Kootenay-Columbia MP talks federal legislation with regional politicians

Topics included firearms, navigable waters protection, Columbia River Treaty negotiations and more.

Kootenay Columbia MP Wayne Stetski addressed the RDEK board last week to update regional politicians on federal issues.

Kootenay Columbia MP Wayne Stetski addressed the RDEK board last week to update regional politicians on federal issues.

Local and regional government officials got the chance to hear from Kootenay-Columbia MP Wayne Stetski late last week, who provided an update on a number of federal issues to the Regional District of East Kootenay board of directors.

Stetski’s presentation covered topics that included firearms, environmental protections of navigable waters, Columbia River Treaty negotiations, and immigration, as well as a list of specific issues that had been requested by RDEK directors.

The Kootenay-Columbia NDP MP opened with an update on Bill C-71, which proposes amendments to to acts and regulations concerning firearms, including mandatory sales record-keeping for business that sell firearms, as well as ensuring customers have a valid firearms license.

“With that piece of legislation, in essence, what that does is allow RCMP to go back further than five years, in terms of checking on individuals,” Stetski said. “There are concerns around potentially people who might have had mental health issues or issues relating to not behaving very well prior to five years and this law would allow RCMP to go back and check further than five years.”

Other amendments include removing federal Cabinet’s authority to override RCMP decisions on how it classifies different types of firearms.

Stetski noted that the three major federal parties agree the legislation is not bringing back a long-gun registry, reiterating his support for hunters by pointing to his time as a regional manager with the B.C. government.

“I will always stand by our hunters and our ranchers, in terms of the right to have those firearms and to use them appropriately,” said Stetski, in response to questioning from Director Stan Doehle.

Bill C-69 is proposed legislation that will make amendments around navigable protections and energy regulations.

Stetski noted the former Conservative government reduced protections for navigable waters to roughly 159 lakes and rivers in 2012, adding that the proposed changes from the Liberal government will not restore those protections.

“Some of the things it [C-69] didn’t do, it didn’t deliver on government’s promise to restore protection to all rivers and lakes in Canada,” Stetski said. “]It] maintains the schedule of 159 protected lakes and rivers and includes a narrow definition of navigable waters, so as a result, the water bodies may not regain the protection that they had prior to 2012.”

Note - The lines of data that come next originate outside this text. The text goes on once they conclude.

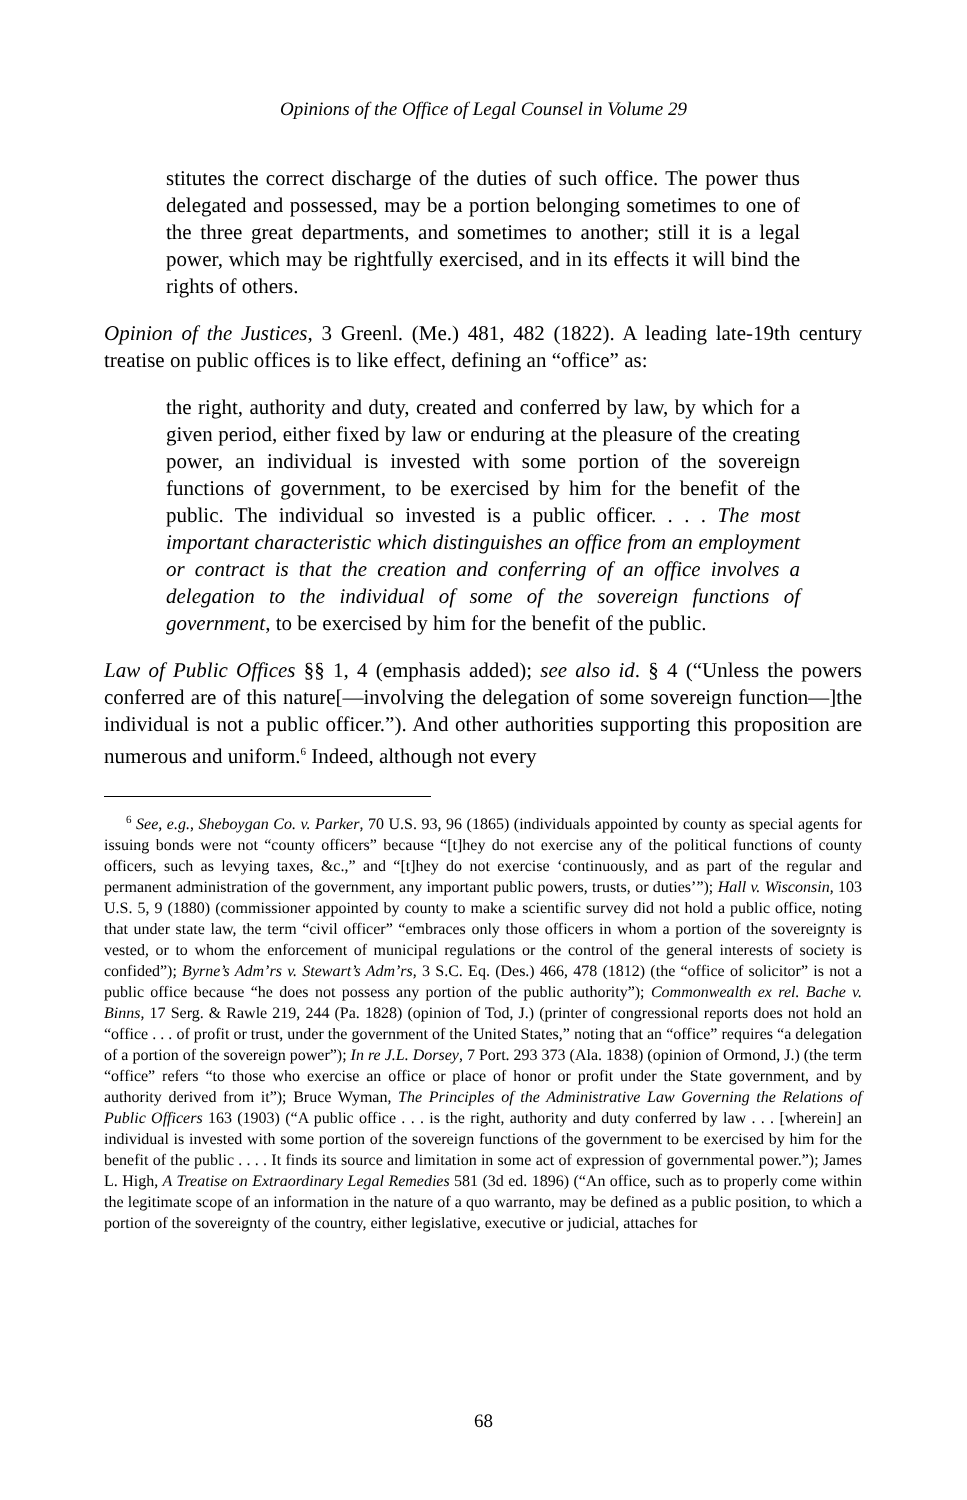Opinions of the Office of Legal Counsel in Volume 29
stitutes the correct discharge of the duties of such office. The power thus delegated and possessed, may be a portion belonging sometimes to one of the three great departments, and sometimes to another; still it is a legal power, which may be rightfully exercised, and in its effects it will bind the rights of others.
Opinion of the Justices, 3 Greenl. (Me.) 481, 482 (1822). A leading late-19th century treatise on public offices is to like effect, defining an “office” as:
the right, authority and duty, created and conferred by law, by which for a given period, either fixed by law or enduring at the pleasure of the creating power, an individual is invested with some portion of the sovereign functions of government, to be exercised by him for the benefit of the public. The individual so invested is a public officer. . . . The most important characteristic which distinguishes an office from an employment or contract is that the creation and conferring of an office involves a delegation to the individual of some of the sovereign functions of government, to be exercised by him for the benefit of the public.
Law of Public Offices §§ 1, 4 (emphasis added); see also id. § 4 (“Unless the powers conferred are of this nature[—involving the delegation of some sovereign function—]the individual is not a public officer.”). And other authorities supporting this proposition are numerous and uniform.<sup>6</sup> Indeed, although not every
<sup>6</sup> See, e.g., Sheboygan Co. v. Parker, 70 U.S. 93, 96 (1865) (individuals appointed by county as special agents for issuing bonds were not “county officers” because “[t]hey do not exercise any of the political functions of county officers, such as levying taxes, &c.,” and “[t]hey do not exercise ‘continuously, and as part of the regular and permanent administration of the government, any important public powers, trusts, or duties’”); Hall v. Wisconsin, 103 U.S. 5, 9 (1880) (commissioner appointed by county to make a scientific survey did not hold a public office, noting that under state law, the term “civil officer” “embraces only those officers in whom a portion of the sovereignty is vested, or to whom the enforcement of municipal regulations or the control of the general interests of society is confided”); Byrne’s Adm’rs v. Stewart’s Adm’rs, 3 S.C. Eq. (Des.) 466, 478 (1812) (the “office of solicitor” is not a public office because “he does not possess any portion of the public authority”); Commonwealth ex rel. Bache v. Binns, 17 Serg. & Rawle 219, 244 (Pa. 1828) (opinion of Tod, J.) (printer of congressional reports does not hold an “office . . . of profit or trust, under the government of the United States,” noting that an “office” requires “a delegation of a portion of the sovereign power”); In re J.L. Dorsey, 7 Port. 293 373 (Ala. 1838) (opinion of Ormond, J.) (the term “office” refers “to those who exercise an office or place of honor or profit under the State government, and by authority derived from it”); Bruce Wyman, The Principles of the Administrative Law Governing the Relations of Public Officers 163 (1903) (“A public office . . . is the right, authority and duty conferred by law . . . [wherein] an individual is invested with some portion of the sovereign functions of the government to be exercised by him for the benefit of the public . . . . It finds its source and limitation in some act of expression of governmental power.”); James L. High, A Treatise on Extraordinary Legal Remedies 581 (3d ed. 1896) (“An office, such as to properly come within the legitimate scope of an information in the nature of a quo warranto, may be defined as a public position, to which a portion of the sovereignty of the country, either legislative, executive or judicial, attaches for
68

Going forward, anyone can request an addition to the schedule of protected water bodies, however, Bill-69 focuses on human navigation rather than environmental, social or cultural values of the waters, continued Stetski.

Another bill with an environmental focus is Bill C-68, which will restore habitat protection provisions for fish, and defining fisheries as all fish. It also includes the rebuilding of fish stocks in the Fisheries Act, with details to be forthcoming in pending regulations.

Stetski also told the board he is keeping up-to-date on Columbia River Treaty negotiations, having spoken about the importance of the agreement in parliament and meeting with Sylvian Fabi, Canada’s lead negotiator on the file.

Increasing cellular service availability in Kootenay National Park and allowing applicants to travel to Calgary instead of Vancouver are also items that Steski said he has been advocating for in Ottawa.

After the presentation, further items raised from directors included creating a national health record-keeping system to avoid duplication from provincial systems, as well as employer troubles in accessing temporary foreign workers for agriculture, seasonal tourism and retail operations.